AUTHOR=Lerch Luc , Huber Lukas S. , Kamath Amith , Pöllinger Alexander , Pahud de Mortanges Aurélie , Obmann Verena C. , Dammann Florian , Senn Walter , Reyes Mauricio 

TITLE=DreamOn: a data augmentation strategy to narrow the robustness gap between expert radiologists and deep learning classifiers

JOURNAL=Frontiers in Radiology

VOLUME=Volume 4 - 2024

YEAR=2024

URL=https://www.frontiersin.org/journals/radiology/articles/10.3389/fradi.2024.1420545

DOI=10.3389/fradi.2024.1420545

ISSN=2673-8740

ABSTRACT=Purpose. Successful performance of deep learning models for medical image analysis is highly dependent on the quality of the images being analysed. Factors like differences in imaging equipment and calibration, as well as patient-specific factors such as movements or biological variability (e.g., tissue density), lead to a large variability in the quality of obtained medical images. Consequently, robustness against the presence of noise is a crucial factor for the application of deep learning models in clinical contexts.

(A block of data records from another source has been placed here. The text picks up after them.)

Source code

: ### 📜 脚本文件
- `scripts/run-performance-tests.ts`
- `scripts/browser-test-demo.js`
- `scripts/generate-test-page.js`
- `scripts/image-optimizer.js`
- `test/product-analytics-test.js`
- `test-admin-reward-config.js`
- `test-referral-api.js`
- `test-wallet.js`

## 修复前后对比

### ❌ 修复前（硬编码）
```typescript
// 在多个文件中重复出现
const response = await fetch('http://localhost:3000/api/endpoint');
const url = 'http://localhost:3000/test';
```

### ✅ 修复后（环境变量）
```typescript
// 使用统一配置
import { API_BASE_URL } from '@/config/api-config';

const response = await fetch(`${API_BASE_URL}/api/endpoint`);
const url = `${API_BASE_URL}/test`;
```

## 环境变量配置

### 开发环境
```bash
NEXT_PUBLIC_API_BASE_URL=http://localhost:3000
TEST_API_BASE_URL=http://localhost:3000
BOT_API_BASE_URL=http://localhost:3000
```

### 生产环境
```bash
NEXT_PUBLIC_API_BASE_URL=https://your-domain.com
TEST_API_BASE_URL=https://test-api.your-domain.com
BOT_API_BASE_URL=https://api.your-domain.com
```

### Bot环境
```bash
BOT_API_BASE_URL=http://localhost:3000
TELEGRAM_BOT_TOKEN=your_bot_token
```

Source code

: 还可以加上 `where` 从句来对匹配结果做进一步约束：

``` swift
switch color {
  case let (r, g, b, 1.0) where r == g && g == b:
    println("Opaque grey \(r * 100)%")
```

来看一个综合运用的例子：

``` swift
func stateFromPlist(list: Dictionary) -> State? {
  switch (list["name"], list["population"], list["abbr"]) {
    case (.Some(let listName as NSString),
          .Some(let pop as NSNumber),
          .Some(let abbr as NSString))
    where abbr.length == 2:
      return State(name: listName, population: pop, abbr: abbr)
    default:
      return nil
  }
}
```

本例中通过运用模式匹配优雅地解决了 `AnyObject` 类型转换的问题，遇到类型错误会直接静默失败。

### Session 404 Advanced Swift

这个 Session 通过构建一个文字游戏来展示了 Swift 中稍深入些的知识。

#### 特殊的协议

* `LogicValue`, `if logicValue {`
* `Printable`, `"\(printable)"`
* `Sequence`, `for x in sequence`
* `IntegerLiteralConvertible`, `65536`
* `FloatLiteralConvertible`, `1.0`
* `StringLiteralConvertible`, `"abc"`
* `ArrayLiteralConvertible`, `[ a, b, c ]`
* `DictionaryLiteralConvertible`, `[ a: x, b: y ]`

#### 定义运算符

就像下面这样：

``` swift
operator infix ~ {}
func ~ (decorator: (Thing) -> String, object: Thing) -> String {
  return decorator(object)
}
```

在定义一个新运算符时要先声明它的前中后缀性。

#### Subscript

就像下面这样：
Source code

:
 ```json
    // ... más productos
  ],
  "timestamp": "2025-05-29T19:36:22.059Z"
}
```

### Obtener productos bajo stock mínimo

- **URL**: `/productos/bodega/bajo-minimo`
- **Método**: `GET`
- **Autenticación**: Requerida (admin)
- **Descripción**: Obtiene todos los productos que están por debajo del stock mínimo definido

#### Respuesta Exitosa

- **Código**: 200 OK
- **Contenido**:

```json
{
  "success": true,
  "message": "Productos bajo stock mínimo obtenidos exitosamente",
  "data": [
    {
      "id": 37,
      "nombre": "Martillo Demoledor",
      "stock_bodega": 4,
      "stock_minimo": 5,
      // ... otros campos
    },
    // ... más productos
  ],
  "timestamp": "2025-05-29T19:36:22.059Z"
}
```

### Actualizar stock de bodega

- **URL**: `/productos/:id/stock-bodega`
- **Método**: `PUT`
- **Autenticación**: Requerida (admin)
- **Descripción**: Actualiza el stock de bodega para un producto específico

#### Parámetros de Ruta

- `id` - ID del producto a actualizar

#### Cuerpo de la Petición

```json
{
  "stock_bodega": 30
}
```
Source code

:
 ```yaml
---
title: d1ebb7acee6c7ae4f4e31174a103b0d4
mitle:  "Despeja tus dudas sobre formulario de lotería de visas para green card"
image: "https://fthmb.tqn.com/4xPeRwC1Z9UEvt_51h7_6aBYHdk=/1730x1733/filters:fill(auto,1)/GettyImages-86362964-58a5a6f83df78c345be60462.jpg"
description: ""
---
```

Materials and Methods. We evaluate the effect of various data augmentation strategies on the robustness of a ResNet-18 trained to classify breast ultrasound images and benchmark the performance against trained human radiologists. Additionally, we introduce DreamOn, a novel, biologically inspired data augmentation strategy for medical image analysis. DreamOn is based on a conditional generative adversarial network (GAN) to generate REM-dream-inspired interpolations of training images.

Results. We find that while available data augmentation approaches substantially improve robustness compared to models trained without any data augmentation, radiologists outperform models on noisy images. Using DreamOn data augmentation, we obtain a substantial improvement in robustness in the high noise regime.

Conclusions. We show that REM-dream-inspired conditional GAN-based data augmentation is a promising approach to improving deep learning model robustness against noise perturbations in medical imaging. Additionally, we highlight a gap in robustness between deep learning models and human experts, emphasizing the imperative for ongoing developments in AI to match human diagnostic expertise.